What's helping Boeing change its purchasing approach is the recent development of a standard for comparing product usability that was spearheaded by the National Institute of Standards and Technology.


Called the Common Industry Format for Usability Test Reports, the standard outlines a format for reporting test conditions and results and gives user companies enough information about a test to replicate it. It's a means for objectively evaluating software, say its backers.


Next month, NIST intends to seek international standards recognition. The standard has already received American National Standards Institute certification.


CIF's success as a purchasing tool depends on whether other companies follow Boeing and make usability a "peer," as Boeing officials put it, of such traditional purchasing criteria as a product's functionality, price and system requirements. If that happens, users say, the standard could have a far-reaching effect in improving the usability of software.


"The real value of CIF, quite honestly, is that if vendors know we are expecting it, meaning large software purchasers, they will focus their attention on usability and hopefully make their products better before they ever come out the door," said Jack Means, superintendent of usability at State Farm Insurance Cos. in Bloomington, Ill.


Boeing played a lead role in the development of CIF after its experience and internal studies showed that usability played a significant role in total cost of ownership. In one pilot of the CIF standard on a widely deployed productivity application, the Chicago-based company said improved product usability had a cost benefit of about $45 million.

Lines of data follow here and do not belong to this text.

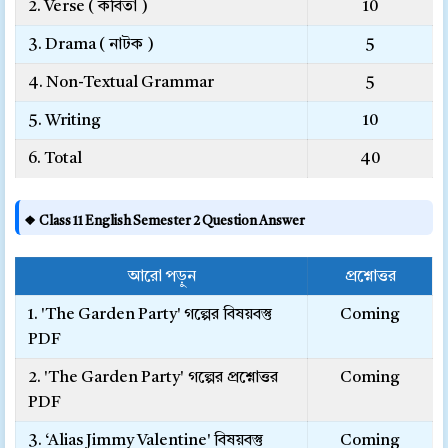
2. Verse ( কবিতা )
10
3. Drama ( নাটক )
5
4. Non-Textual Grammar
5
5. Writing
10
6. Total
40
❖ Class 11 English Semester 2 Question Answer
আরো পড়ুন
প্রশ্নোত্তর
1. 'The Garden Party' গল্পের বিষয়বস্তু
Coming
PDF
2. 'The Garden Party' গল্পের প্রশ্নোত্তর
Coming
PDF
3. ‘Alias Jimmy Valentine' বিষয়বস্তু
Coming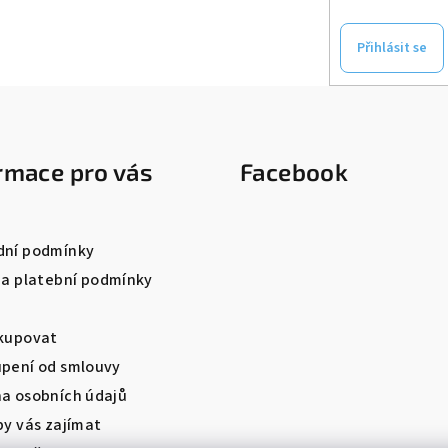
Přihlásit se
rmace pro vás
Facebook
ní podmínky
 a platební podmínky
kupovat
pení od smlouvy
a osobních údajů
by vás zajímat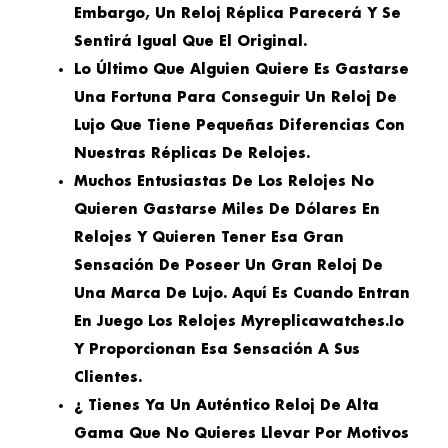
Embargo, Un Reloj Réplica Parecerá Y Se
Sentirá Igual Que El Original.
Lo Último Que Alguien Quiere Es Gastarse
Una Fortuna Para Conseguir Un Reloj De
Lujo Que Tiene Pequeñas Diferencias Con
Nuestras Réplicas De Relojes.
Muchos Entusiastas De Los Relojes No
Quieren Gastarse Miles De Dólares En
Relojes Y Quieren Tener Esa Gran
Sensación De Poseer Un Gran Reloj De
Una Marca De Lujo. Aquí Es Cuando Entran
En Juego Los Relojes Myreplicawatches.io
Y Proporcionan Esa Sensación A Sus
Clientes.
¿ Tienes Ya Un Auténtico Reloj De Alta
Gama Que No Quieres Llevar Por Motivos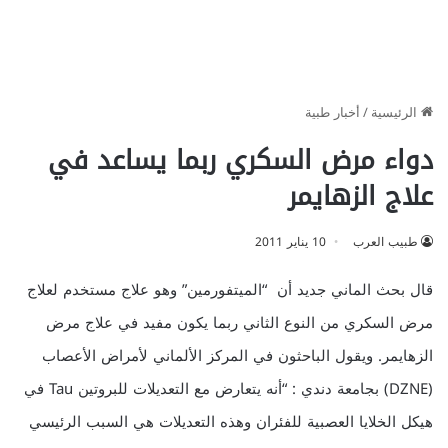
الرئيسية
/
أخبار طبية
دواء مرض السكري ربما يساعد في
علاج الزهايمر
طبيب العرب
10 يناير 2011
قال بحث الماني جديد أن “الميتفورمين” وهو علاج مستخدم لعلاج
مرض السكري من النوع الثاني ربما يكون مفيد في علاج مرض
الزهايمر. ويقول الباحثون في المركز الألماني لأمراض الأعصاب
(DZNE) بجامعة دندي
: “أنه يتعارض مع التعديلات للبروتين Tau في
هيكل الخلايا العصبية للفئران وهذه التعديلات هي السبب الرئيسي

Butler said it's much better to have vendors refine an interface design "than to have thousands of end users doing it involuntarily on top of their jobs and then just feeling frustrated."


Spotting Problems Early


Doug Francisco, director of IS architecture at Boeing's commercial airplane division, maintains that CIF will improve the ability of the IT department to spot problems before a product is rolled out to employees. The company has looked at usability in purchasing, "but sometimes we wouldn't discover the inefficiencies of a software product until we brought it in-house," he said.